5 Causes of Semi-Insanity

THE ADDICTOR: One taste was all it took; one single breath and you owned me. Then I knew the danger. I wanted to ignore it, but what could happen from one little try? Now I need you constantly, like a piece of my heart that I have to borrow. And when I try to stop, every cell in my body screams for you. A few more days, weeks, months...who knows ho long it will take for the longing to go away? You're bad for me; you poison me with every glance I cast upon you. But, you make me happy; take away my pain, and I would give life and limb for you, if only my soul would allow.

THE ATTRACTOR: I spent my life telling myself you were wrong. Everyone tells me you're wrong, and I would agree at the drop of a hat. But, when you're on, I can't help but sit and watch, maybe even quote you; laugh at your jokes. I might even envy you. But, I have to look away before reasoning is blurred; before I believe everything blaring over the speakers. I clap my hands over my ears and shut my eyes. I try to block you out; try to change the channel. But, I want to peek. I want to watch through the cracks in my fingers. It's much easier to watch than to turn and run.

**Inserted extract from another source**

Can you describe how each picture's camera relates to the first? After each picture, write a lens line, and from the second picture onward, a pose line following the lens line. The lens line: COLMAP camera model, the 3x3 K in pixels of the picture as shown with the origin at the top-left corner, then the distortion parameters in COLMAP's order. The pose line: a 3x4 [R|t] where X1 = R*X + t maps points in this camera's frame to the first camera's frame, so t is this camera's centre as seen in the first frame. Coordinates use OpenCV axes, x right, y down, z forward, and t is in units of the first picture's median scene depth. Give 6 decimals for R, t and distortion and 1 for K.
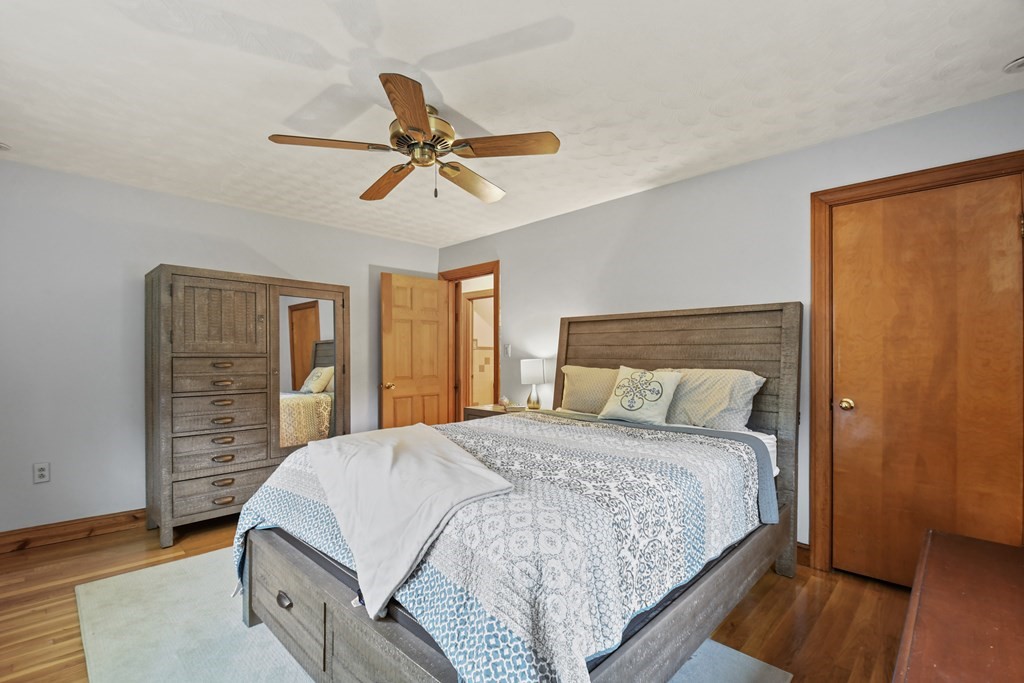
lens RADIAL K [[455.9, 0, 507.0], [0, 455.9, 352.1], [0, 0, 1]] dist [0.026821, -0.020657]
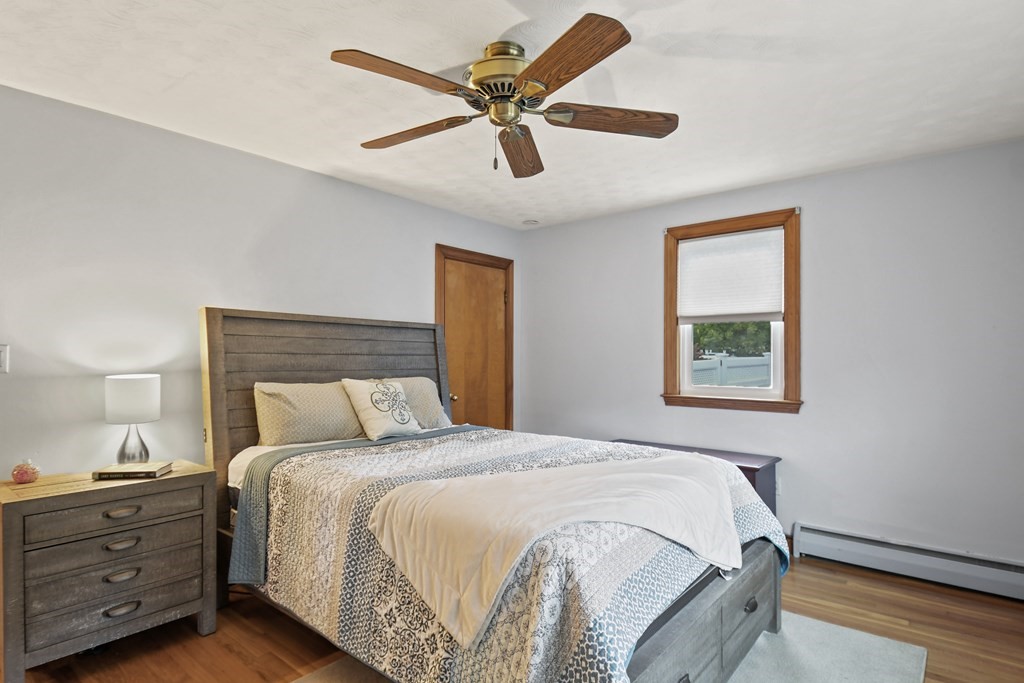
lens RADIAL K [[533.1, 0, 511.5], [0, 533.1, 354.4], [0, 0, 1]] dist [0.001224, 0.000040]
pose [[-0.084427, -0.001766, 0.996428, -0.851172], [-0.014264, 0.999898, 0.000564, -0.023272], [-0.996328, -0.014165, -0.084444, 0.847517]]
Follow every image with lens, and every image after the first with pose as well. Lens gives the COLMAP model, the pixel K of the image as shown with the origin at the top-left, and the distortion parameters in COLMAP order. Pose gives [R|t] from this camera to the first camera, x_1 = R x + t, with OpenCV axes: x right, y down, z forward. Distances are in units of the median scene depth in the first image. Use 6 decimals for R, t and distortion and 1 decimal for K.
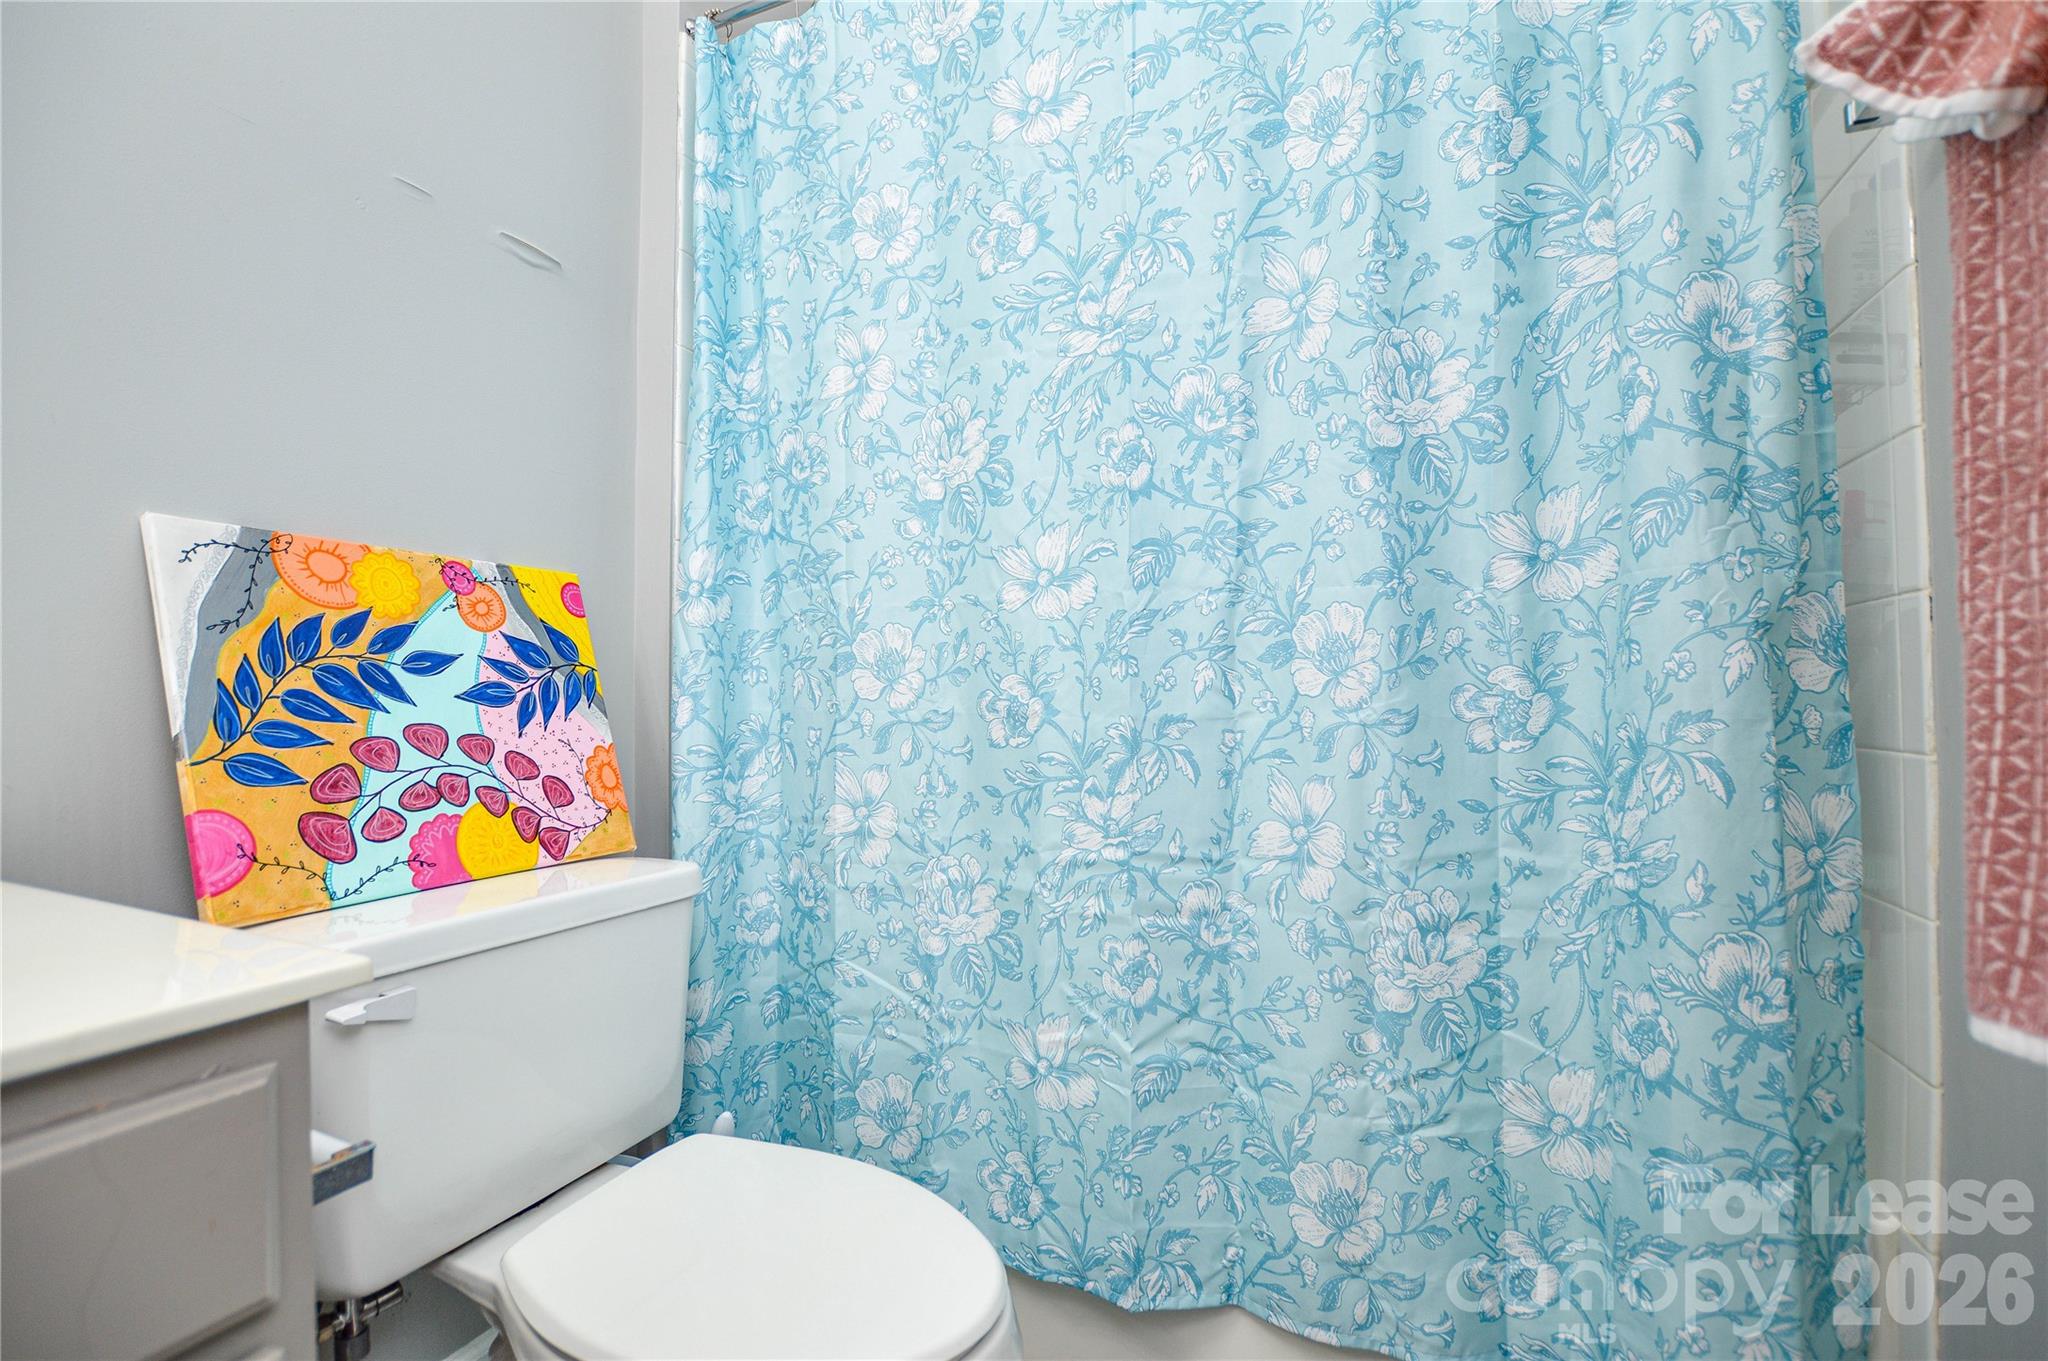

THE UNTOUCHABLE: You fascinate me. I could stare at you forever. Sometimes I even believe I can reach out and graze your hand, but that would be impossible. This store window blocks all contact, showing my dazzled reflection dimly outlining your perfectness. I see the girl from down the street walking out with you cradled in her arms, her smile so loving and beautiful. I could steal you; have your brown, glass eyes for my own. I trust in my legs that much. But, her smile reaches into my soul and wakes my sleeping conscience. I stare at the back of her head longingly, but, in the end, stare at you through the window, fully aware of the empty holes in my pockets.

THE IMMOVABLE: I stare at the two lights becoming brighter and brighter. My mind screams "run", but I can't seem to feel my think legs. My hooves stay rooted to the blacktop. I have a faint thought of my herd, my friends, standing by the side of the road. They will have to watch. I could say something; last words. I could make a change in these final seconds. I will later wish I had. I can see the Alaskan license plate in the glare, now, still unable to even flinch. I could do anything in these short seconds before impact. If only I could make my feet move. And, still, the lights grow brighter.

THE UNCHANGEABLE: I can see it all. I can roll all over the world, see every person on Earth. I view it all through the warped, colored ball that is my transportation, and my cage. Yes, I have a view of the world, but the door is locked. I can't open it no matter what I do. I long to interact, to speak to those many faces passing by me; to "make a difference" as some of them say. But all attempts are incomplete and futile. In the end, I roll silently away, viewing the world through my tiny tears, my paws pulling violently and pleadingly with every step.